Problems to solve:
a: Decide whether each statement agrees with the radio link timeout bug report, answering yes or no and quoting the words of the report that settle it. (i) Phones that had lost the signal could not attach again. (ii) LaF0rge says the higher layers should handle a locked TRX differently from a broken power amplifier. (iii) The logs show the scheduler for trx=0 exiting and then being initialized again.
b: Carry the radio link timeout bug report forward from its last sentence.

Document text:
# # # #

Bug #4694
closedRadio link timeout would never expire after RF-lock (resource leak)
100%
Description
I noticed that "RF-locking" a transceiver with active connections (e.g. voice calls) causes a resource leak: the BSC would continue to consider the associated logical channels occupied, so the MSC would also consider the CS connections active (if any). What's even more annoying is that the phones, that were previously connected and lost the signal, would be unable to attach again, because the MSC thinks that they still are.
23:34 < fixeria> interestingly, both BSC and MSC still consider the connection (silent call) as established 23:37 <@LaF0rge> fixeria: The BTS radio link timeout should still be counting down, which in turn should result in a channel releae after some seconds 23:37 <@LaF0rge> fixeria: if that doesn't happen, it's a bug (pleae file one) 23:38 <@LaF0rge> fixeria: so basically to the higher layers it doesn't matter why the RF connection is gone (no more signal, bad antenna/cable, broken power amplifier, or TRX locked) - the radio link is gone and it must detect that and handle it identical 23:39 <@LaF0rge> once the BTS reports radio link failure to the BSC, the BSC will start the release procedure for the A interface SCCP connection and the MSC will release all related resouces 23:39 < fixeria> LaF0rge: yep, looks like a resource leak 23:42 < fixeria> lol, after that osmo-msc refuses to accept a Location Update 23:43 < fixeria> "Cannot associate with VLR subscr, another connection is already active at IMSI-262423403******:MSISDN-******:TMSI-0x7CB52857:GERAN-A-2:PAGING_RESP" 23:45 < fixeria> LaF0rge: I guess the problem is that rf-locking causes osmo-bts to reset the scheduler, from what I see in the logs 23:47 < fixeria> "DL1C NOTICE scheduler.c:616 Exit scheduler for trx=0" then "DL1C NOTICE scheduler.c:591 Init scheduler for trx=0" 23:48 < fixeria> this is basically a result of trx_sched_reset() that calls trx_sched_exit() and then trx_sched_init() 23:49 < fixeria> so if we reset the scheduler, the BTS would simply "forget" all active connections and never report "radio link failure(s)" 23:59 <@LaF0rge> fixeria: I think the radio link timeout etc. are implemented above L1SAP 23:59 <@LaF0rge> fixeria: but maybe if no more events are coming up from the bts-model part, those are never triggered. 00:00 < fixeria> LaF0rge: ok, I'll open a ticket with all the findings
I think we can fix this by sending the RSL Radio Link Failure for all (still) active DCCHs as soon as the ramping down is completed.

# # # #

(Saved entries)

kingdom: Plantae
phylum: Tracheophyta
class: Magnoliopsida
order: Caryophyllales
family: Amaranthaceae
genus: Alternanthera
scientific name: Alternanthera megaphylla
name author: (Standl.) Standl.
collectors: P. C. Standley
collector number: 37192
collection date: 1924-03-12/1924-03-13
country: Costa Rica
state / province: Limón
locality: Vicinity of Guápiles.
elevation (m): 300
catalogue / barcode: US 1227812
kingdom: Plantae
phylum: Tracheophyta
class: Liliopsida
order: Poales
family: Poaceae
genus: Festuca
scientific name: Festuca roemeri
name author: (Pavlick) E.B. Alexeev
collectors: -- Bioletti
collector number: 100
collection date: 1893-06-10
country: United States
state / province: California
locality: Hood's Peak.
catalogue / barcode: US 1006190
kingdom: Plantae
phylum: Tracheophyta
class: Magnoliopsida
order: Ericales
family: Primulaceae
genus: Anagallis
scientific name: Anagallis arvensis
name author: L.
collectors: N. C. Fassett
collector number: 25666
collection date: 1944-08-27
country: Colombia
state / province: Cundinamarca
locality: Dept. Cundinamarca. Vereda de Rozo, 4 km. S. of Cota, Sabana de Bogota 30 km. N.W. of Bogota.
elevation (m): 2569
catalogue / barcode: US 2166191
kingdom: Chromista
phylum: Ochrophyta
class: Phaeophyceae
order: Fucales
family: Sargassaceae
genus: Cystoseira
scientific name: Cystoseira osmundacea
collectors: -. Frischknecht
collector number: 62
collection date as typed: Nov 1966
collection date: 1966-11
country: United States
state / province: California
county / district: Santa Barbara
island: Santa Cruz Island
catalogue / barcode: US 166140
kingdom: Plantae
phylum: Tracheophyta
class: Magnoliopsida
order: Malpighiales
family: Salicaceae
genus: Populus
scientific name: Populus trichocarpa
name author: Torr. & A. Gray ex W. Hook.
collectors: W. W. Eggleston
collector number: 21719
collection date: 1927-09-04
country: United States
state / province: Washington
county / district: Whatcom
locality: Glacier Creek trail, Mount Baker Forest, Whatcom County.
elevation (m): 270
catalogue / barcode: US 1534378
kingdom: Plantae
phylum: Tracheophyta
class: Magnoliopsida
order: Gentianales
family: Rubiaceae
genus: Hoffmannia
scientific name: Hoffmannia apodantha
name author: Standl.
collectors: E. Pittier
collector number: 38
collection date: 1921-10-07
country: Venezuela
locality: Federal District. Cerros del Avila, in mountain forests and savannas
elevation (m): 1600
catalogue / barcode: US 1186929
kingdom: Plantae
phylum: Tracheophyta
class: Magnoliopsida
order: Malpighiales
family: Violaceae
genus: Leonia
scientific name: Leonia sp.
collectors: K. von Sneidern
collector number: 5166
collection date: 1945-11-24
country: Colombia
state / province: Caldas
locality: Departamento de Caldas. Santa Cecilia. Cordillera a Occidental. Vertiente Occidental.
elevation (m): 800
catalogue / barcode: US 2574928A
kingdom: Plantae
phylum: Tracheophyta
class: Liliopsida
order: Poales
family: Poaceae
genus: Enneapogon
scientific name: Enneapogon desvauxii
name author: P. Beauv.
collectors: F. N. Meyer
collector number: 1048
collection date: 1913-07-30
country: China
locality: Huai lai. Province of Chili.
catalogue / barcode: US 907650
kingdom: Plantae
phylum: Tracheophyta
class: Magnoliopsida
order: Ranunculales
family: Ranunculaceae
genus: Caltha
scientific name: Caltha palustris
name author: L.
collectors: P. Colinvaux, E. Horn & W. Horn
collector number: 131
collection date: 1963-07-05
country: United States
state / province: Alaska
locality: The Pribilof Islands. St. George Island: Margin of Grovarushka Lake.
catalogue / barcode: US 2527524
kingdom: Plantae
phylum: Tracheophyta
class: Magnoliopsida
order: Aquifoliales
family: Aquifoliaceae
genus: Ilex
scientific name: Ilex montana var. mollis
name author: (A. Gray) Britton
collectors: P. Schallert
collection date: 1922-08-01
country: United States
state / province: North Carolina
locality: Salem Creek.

# # # #

Outputs for the tasks:
a:
(i) Yes: "would be unable to attach again, because the MSC thinks that they still are"
(ii) No: "to the higher layers it doesn't matter why the RF connection is gone"
(iii) Yes: "DL1C NOTICE scheduler.c:616 Exit scheduler for trx=0" then "DL1C NOTICE scheduler.c:591 Init scheduler for trx=0"

b:
And this seems to be what the other BTS models are doing when a transceiver gets RF-locked.
Related issues
Updated by fixeria over 3 years ago
- % Done changed from 0 to 40
I think we can fix this by sending the RSL Radio Link Failure for all (still) active DCCHs as soon as the ramping down is completed.
https://gerrit.osmocom.org/c/osmo-bts/+/19536 rsl: constify the 'lchan' argument of rsl_tx_conn_fail()
https://gerrit.osmocom.org/c/osmo-bts/+/19537 osmo-bts-trx: fix resource leak in bts_model_trx_deact_rf()
This change still needs to be tested, and should ideally be accompanied by a TTCN-3 test case. Leaving this up to somebody else.
Updated by laforge over 3 years ago
- Subject changed from Radio link temeout would never expire after RF-lock (resource leak) to Radio link timeout would never expire after RF-lock (resource leak)
Updated by laforge over 3 years ago
I'm not sure if we should introduce more "special purpose" code paths just for ramping down.
The fundamental problem seems to be that somehow the scheduler stops running, when all we want
is actually the radio transmitter (and possibly receiver) to stop running.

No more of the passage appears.